5. Bearings and Bushings
Bearings or bushings in a fishing reel represent how smoothly a reel actually reels (spool winds) when you engage the handle. The thought is that the more bearings a reel has the smoother it will be. In many cases this is the correct thinking and usually as the number of bearings goes up so does the price. Keep in mind that all reels are manufactured using different parts so do not completely rely on the idea that the more bearings a reel has the better the reel. Make sure to take the time to look at the raw materials used to build the reel. Like with anything else sometimes it is more about quality then quantity. Stainless steel bearings will last longer then say brass or plastic bearings.
6. Gear Ratios
Another thing to consider when choosing a reel is how fast you will want to retrieve your cast. Reels have gear ratios that represent how many times the spool turns per one crank of the handle. For example a gear ratio of 9:1 will be a very fast retrieval as per one crank the spool makes nine revolutions.

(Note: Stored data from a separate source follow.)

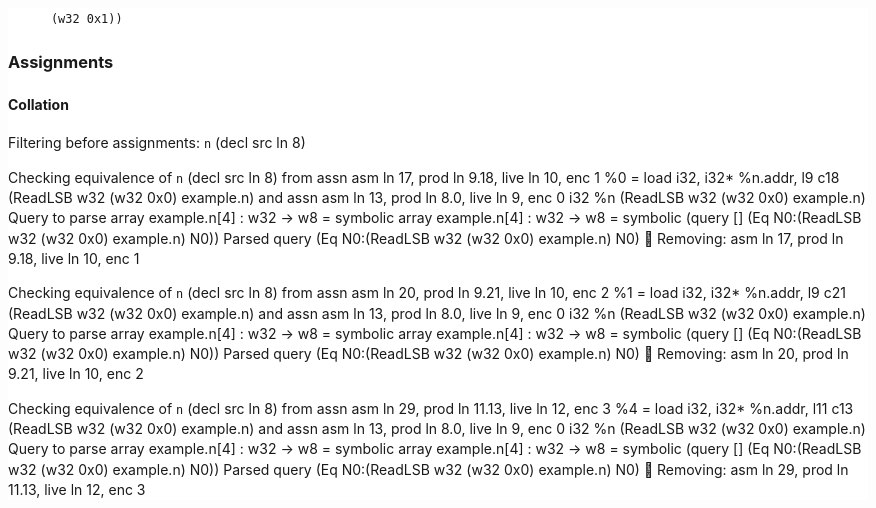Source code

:           (w32 0x1))

### Assignments

#### Collation

Filtering before assignments: `n` (decl src ln 8)

Checking equivalence of `n` (decl src ln 8) from
  assn asm ln 17, prod ln 9.18, live ln 10, enc 1
  %0 = load i32, i32* %n.addr, l9 c18
  (ReadLSB w32 (w32 0x0) example.n)
and
  assn asm ln 13, prod ln 8.0, live ln 9, enc 0
  i32 %n
  (ReadLSB w32 (w32 0x0) example.n)
Query to parse
array example.n[4] : w32 -> w8 = symbolic
array example.n[4] : w32 -> w8 = symbolic
(query [] (Eq N0:(ReadLSB w32 (w32 0x0) example.n)
     N0))
Parsed query
(Eq N0:(ReadLSB w32 (w32 0x0) example.n)
     N0)
🔔 Removing: asm ln 17, prod ln 9.18, live ln 10, enc 1

Checking equivalence of `n` (decl src ln 8) from
  assn asm ln 20, prod ln 9.21, live ln 10, enc 2
  %1 = load i32, i32* %n.addr, l9 c21
  (ReadLSB w32 (w32 0x0) example.n)
and
  assn asm ln 13, prod ln 8.0, live ln 9, enc 0
  i32 %n
  (ReadLSB w32 (w32 0x0) example.n)
Query to parse
array example.n[4] : w32 -> w8 = symbolic
array example.n[4] : w32 -> w8 = symbolic
(query [] (Eq N0:(ReadLSB w32 (w32 0x0) example.n)
     N0))
Parsed query
(Eq N0:(ReadLSB w32 (w32 0x0) example.n)
     N0)
🔔 Removing: asm ln 20, prod ln 9.21, live ln 10, enc 2

Checking equivalence of `n` (decl src ln 8) from
  assn asm ln 29, prod ln 11.13, live ln 12, enc 3
  %4 = load i32, i32* %n.addr, l11 c13
  (ReadLSB w32 (w32 0x0) example.n)
and
  assn asm ln 13, prod ln 8.0, live ln 9, enc 0
  i32 %n
  (ReadLSB w32 (w32 0x0) example.n)
Query to parse
array example.n[4] : w32 -> w8 = symbolic
array example.n[4] : w32 -> w8 = symbolic
(query [] (Eq N0:(ReadLSB w32 (w32 0x0) example.n)
     N0))
Parsed query
(Eq N0:(ReadLSB w32 (w32 0x0) example.n)
     N0)
🔔 Removing: asm ln 29, prod ln 11.13, live ln 12, enc 3
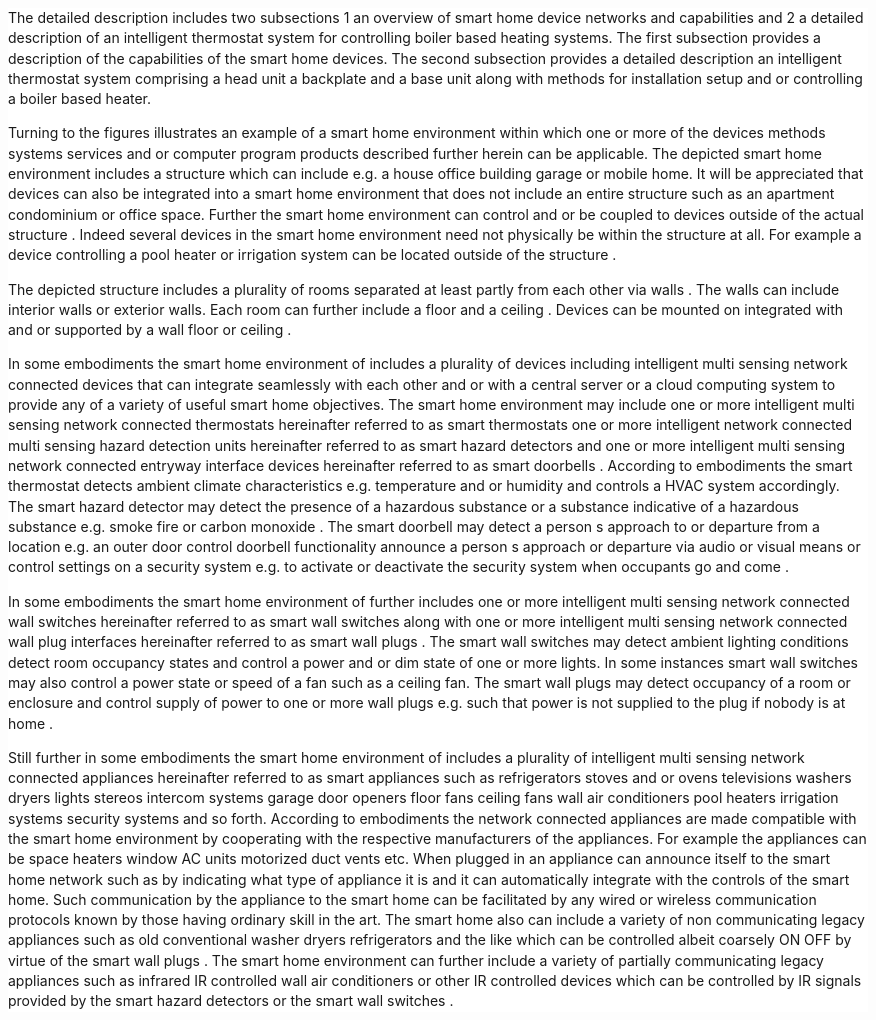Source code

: The detailed description includes two subsections 1 an overview of smart home device networks and capabilities and 2 a detailed description of an intelligent thermostat system for controlling boiler based heating systems. The first subsection provides a description of the capabilities of the smart home devices. The second subsection provides a detailed description an intelligent thermostat system comprising a head unit a backplate and a base unit along with methods for installation setup and or controlling a boiler based heater.

Turning to the figures illustrates an example of a smart home environment within which one or more of the devices methods systems services and or computer program products described further herein can be applicable. The depicted smart home environment includes a structure which can include e.g. a house office building garage or mobile home. It will be appreciated that devices can also be integrated into a smart home environment that does not include an entire structure such as an apartment condominium or office space. Further the smart home environment can control and or be coupled to devices outside of the actual structure . Indeed several devices in the smart home environment need not physically be within the structure at all. For example a device controlling a pool heater or irrigation system can be located outside of the structure .

The depicted structure includes a plurality of rooms separated at least partly from each other via walls . The walls can include interior walls or exterior walls. Each room can further include a floor and a ceiling . Devices can be mounted on integrated with and or supported by a wall floor or ceiling .

In some embodiments the smart home environment of includes a plurality of devices including intelligent multi sensing network connected devices that can integrate seamlessly with each other and or with a central server or a cloud computing system to provide any of a variety of useful smart home objectives. The smart home environment may include one or more intelligent multi sensing network connected thermostats hereinafter referred to as smart thermostats one or more intelligent network connected multi sensing hazard detection units hereinafter referred to as smart hazard detectors and one or more intelligent multi sensing network connected entryway interface devices hereinafter referred to as smart doorbells . According to embodiments the smart thermostat detects ambient climate characteristics e.g. temperature and or humidity and controls a HVAC system accordingly. The smart hazard detector may detect the presence of a hazardous substance or a substance indicative of a hazardous substance e.g. smoke fire or carbon monoxide . The smart doorbell may detect a person s approach to or departure from a location e.g. an outer door control doorbell functionality announce a person s approach or departure via audio or visual means or control settings on a security system e.g. to activate or deactivate the security system when occupants go and come .

In some embodiments the smart home environment of further includes one or more intelligent multi sensing network connected wall switches hereinafter referred to as smart wall switches along with one or more intelligent multi sensing network connected wall plug interfaces hereinafter referred to as smart wall plugs . The smart wall switches may detect ambient lighting conditions detect room occupancy states and control a power and or dim state of one or more lights. In some instances smart wall switches may also control a power state or speed of a fan such as a ceiling fan. The smart wall plugs may detect occupancy of a room or enclosure and control supply of power to one or more wall plugs e.g. such that power is not supplied to the plug if nobody is at home .

Still further in some embodiments the smart home environment of includes a plurality of intelligent multi sensing network connected appliances hereinafter referred to as smart appliances such as refrigerators stoves and or ovens televisions washers dryers lights stereos intercom systems garage door openers floor fans ceiling fans wall air conditioners pool heaters irrigation systems security systems and so forth. According to embodiments the network connected appliances are made compatible with the smart home environment by cooperating with the respective manufacturers of the appliances. For example the appliances can be space heaters window AC units motorized duct vents etc. When plugged in an appliance can announce itself to the smart home network such as by indicating what type of appliance it is and it can automatically integrate with the controls of the smart home. Such communication by the appliance to the smart home can be facilitated by any wired or wireless communication protocols known by those having ordinary skill in the art. The smart home also can include a variety of non communicating legacy appliances such as old conventional washer dryers refrigerators and the like which can be controlled albeit coarsely ON OFF by virtue of the smart wall plugs . The smart home environment can further include a variety of partially communicating legacy appliances such as infrared IR controlled wall air conditioners or other IR controlled devices which can be controlled by IR signals provided by the smart hazard detectors or the smart wall switches .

Higher gear ratios generally work well for throwing say spinnerbaits where you want a lot of action where lower gear ratios like a 5:1 will be suitable for throwing spoons or crank baits.
Things to keep in mind...
Now that you have some of the key concepts to think about when purchasing your next reel remember to not overlook the simple things. Pick a reel that feels good to you and matches up well with your rod. Try to have a balanced rig so that it easy to cast and maneuver when fighting a fish. Also think about whether you will be sharing your reel with someone else. If sharing you may want to buy a reel where the handle can be fished both left or right handed. Last but not least enjoy your reel selection journey as it will lead to an unforgettable story on how you landed that big one in the near future!